Лыков слушал, затаив дыхание, не смея шелохнуться. Надежда в его глазах росла с каждым моим словом.
— И более того, Игнат Семеныч, — я решил дожать его окончательно. — Если вы будете работать честно, на совесть, и эффективно, то и для вас найдется теплое местечко на моем новом заводе. С хорошим жалованием, не хуже прежнего.
Он лихорадочно взвешивал все «за» и «против», оценивал риски, прикидывал выгоды. С одной стороны — почти неминуемая расправа, дыба, каторга, позор на всю оставшуюся жизнь. С другой — неожиданный шанс спасти свою драгоценную шкуру и устроиться на тепленькое местечко, да еще и под крылом у человека, которого, как он уже наверняка понял, сам Государь привечает и которому многое дозволено.

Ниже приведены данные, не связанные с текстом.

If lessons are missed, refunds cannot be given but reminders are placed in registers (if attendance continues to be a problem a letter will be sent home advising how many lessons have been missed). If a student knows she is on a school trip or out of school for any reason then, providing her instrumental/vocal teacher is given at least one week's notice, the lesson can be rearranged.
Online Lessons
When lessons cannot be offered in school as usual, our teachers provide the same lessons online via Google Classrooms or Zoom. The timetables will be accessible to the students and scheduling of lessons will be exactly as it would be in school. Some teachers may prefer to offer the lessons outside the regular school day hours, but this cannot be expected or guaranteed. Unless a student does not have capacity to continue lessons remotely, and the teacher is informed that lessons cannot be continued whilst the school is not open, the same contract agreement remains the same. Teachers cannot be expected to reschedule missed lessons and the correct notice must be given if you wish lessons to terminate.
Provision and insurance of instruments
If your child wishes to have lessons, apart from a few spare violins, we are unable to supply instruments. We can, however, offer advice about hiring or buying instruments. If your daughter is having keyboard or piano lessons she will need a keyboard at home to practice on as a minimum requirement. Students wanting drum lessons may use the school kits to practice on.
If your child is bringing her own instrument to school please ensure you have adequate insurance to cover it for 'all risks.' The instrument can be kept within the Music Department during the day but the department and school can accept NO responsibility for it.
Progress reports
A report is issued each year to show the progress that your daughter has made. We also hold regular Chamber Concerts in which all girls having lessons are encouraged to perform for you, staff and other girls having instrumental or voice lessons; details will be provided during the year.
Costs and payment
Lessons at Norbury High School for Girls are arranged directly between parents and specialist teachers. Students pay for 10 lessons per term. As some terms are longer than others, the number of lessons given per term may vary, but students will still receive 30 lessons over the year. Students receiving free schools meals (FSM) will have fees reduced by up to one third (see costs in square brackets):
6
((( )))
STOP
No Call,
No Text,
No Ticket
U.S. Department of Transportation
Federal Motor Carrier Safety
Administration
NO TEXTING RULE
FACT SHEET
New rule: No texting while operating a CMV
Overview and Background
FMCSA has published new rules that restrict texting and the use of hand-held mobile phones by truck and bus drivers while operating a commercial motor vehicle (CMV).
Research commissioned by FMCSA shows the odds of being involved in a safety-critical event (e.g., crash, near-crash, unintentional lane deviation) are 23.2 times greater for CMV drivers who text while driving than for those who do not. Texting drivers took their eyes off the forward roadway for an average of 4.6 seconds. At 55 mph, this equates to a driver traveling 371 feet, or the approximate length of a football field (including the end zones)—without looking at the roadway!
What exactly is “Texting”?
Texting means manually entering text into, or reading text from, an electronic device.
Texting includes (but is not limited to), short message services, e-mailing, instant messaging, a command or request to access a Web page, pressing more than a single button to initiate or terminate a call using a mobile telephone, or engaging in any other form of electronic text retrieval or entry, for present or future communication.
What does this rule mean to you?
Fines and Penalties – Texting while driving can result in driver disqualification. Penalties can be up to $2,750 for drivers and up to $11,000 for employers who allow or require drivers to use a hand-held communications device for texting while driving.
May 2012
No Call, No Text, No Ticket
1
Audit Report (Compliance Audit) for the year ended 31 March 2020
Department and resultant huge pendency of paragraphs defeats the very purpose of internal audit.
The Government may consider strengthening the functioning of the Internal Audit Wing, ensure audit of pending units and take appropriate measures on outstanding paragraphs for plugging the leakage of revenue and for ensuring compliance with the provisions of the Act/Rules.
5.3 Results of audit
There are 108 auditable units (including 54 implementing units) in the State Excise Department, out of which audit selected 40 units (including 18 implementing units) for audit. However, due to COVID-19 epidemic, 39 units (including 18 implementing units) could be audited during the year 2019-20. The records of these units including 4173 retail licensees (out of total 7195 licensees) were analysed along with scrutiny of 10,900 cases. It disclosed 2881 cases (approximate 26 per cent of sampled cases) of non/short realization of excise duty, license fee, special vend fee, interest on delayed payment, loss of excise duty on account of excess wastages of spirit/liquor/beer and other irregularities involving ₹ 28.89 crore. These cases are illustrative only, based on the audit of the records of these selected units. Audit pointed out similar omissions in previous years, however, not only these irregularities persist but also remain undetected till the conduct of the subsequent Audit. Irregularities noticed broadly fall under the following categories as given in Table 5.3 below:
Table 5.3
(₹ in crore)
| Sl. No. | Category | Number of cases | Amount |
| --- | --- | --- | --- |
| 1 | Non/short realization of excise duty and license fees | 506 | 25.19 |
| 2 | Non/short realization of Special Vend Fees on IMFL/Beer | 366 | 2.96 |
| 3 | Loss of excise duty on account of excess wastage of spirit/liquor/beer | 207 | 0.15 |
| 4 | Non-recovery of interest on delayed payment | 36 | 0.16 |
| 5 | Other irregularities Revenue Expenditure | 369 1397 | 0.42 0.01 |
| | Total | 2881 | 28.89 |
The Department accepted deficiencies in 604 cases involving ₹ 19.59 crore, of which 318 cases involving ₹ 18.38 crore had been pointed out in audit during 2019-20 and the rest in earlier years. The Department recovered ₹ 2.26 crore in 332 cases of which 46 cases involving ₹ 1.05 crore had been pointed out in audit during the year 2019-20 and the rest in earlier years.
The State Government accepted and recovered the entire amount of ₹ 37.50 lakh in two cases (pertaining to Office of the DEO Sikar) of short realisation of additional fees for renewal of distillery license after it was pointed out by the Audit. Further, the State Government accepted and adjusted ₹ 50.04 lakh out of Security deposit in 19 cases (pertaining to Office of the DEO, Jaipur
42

Выбор, как мне казалось, был очевиден.
— П-петр Алексеич… Ваше б-благородие… — пролепетал он наконец, и голос его дрожал так, что слова едва можно было разобрать. — Д-да я ж… Я ж все, что прикажете… Я ж горы для вас сверну… Только… только спасите, батюшка, не дайте пропасть зазря… Семья ведь, детки малые…
— Горы сворачивать пока не надо, Игнат Семеныч, — усмехнулся я. — Вы просто делайте свое дело. Хорошо делайте, на совесть. А я свое слово сдержу, будьте покойны. Но учтите — это ваш последний шанс. Как говорится, или пан, или пропал. Обманете меня хоть в малости, попытаетесь снова за старое взяться — пеняйте на себя. Тогда уж я точно ничем помочь не смогу. И никто не сможет, уж поверьте. Понятно излагаю?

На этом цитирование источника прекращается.